HP MSA 1000 controller failure - beyond useful life?
Posted on 2012-03-17
The end question is, specifically what would be the expected useful life of an HP MSA 1000 controller board? I had one "go nuts" recently, and it was suggested that it was past its expected life. I think the MSA 1000 is about six years in service. Yes, hard drives fail, but a controller board that is only electronics, in a fairly dust free, static and temperature controlled server room, on a dedicated power circuit, connected via a UPS (standby, with over and under voltage protection) shouldn't "wear out" in about six years should it?
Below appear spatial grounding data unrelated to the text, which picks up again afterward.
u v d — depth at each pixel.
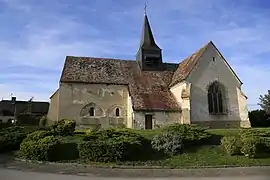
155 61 35.66
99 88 31.42
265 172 14.95
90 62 34.34
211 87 31.08
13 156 18.84
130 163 16.89
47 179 12.70
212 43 32.12
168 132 20.55
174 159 17.94
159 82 33.44
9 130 22.58
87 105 30.66
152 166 16.41
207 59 31.39
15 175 13.45
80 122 30.06
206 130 22.45
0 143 19.81
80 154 17.75
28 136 19.75
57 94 31.64
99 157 17.16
A single drive in the array went bad, not an unusual event. A hot spare was present and configured. The controller did not pick up the failed drive status, and did not pull the hot spare online and rebuild the array automatically as it should have.
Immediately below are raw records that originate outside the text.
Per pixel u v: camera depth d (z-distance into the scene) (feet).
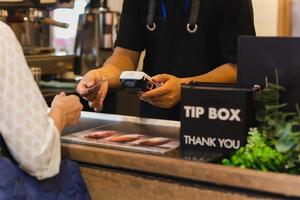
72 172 4.86
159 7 7.77
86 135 5.56
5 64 4.19
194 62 7.66
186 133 4.91
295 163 4.31
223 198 4.32
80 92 6.37
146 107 8.13
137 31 7.93
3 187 4.24
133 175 4.79
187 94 4.86
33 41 12.23
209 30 7.52
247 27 7.15
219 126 4.75
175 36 7.67
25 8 10.29
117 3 13.62
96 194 5.07
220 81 6.82
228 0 7.20
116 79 7.06
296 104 4.67
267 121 4.58
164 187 4.62
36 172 4.34
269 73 4.94
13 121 4.17
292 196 3.99
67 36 13.14
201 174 4.30
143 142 5.21
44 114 4.38
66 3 10.98
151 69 8.05
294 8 12.92
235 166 4.35
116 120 6.56
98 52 12.76
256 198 4.18
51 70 12.10
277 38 4.87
Instead, the O/S (Windows Server 2003) ended up seeing the volume as heavily corrupted, and resulted in many errors as end users tried to access shares and the shared files on the volume. The volume could be seen, but the longer things went the more corruption seemed to occur. A rebuild of the volume was a final result, along with replacing the controller board in the MSA 1000.
For more info, the array was one LUN, with RAID6 (ADG). Ten physical disks. Rebuild priority was not set to zero. Everything I know of should indicate the array should have easily survived a single drive failure.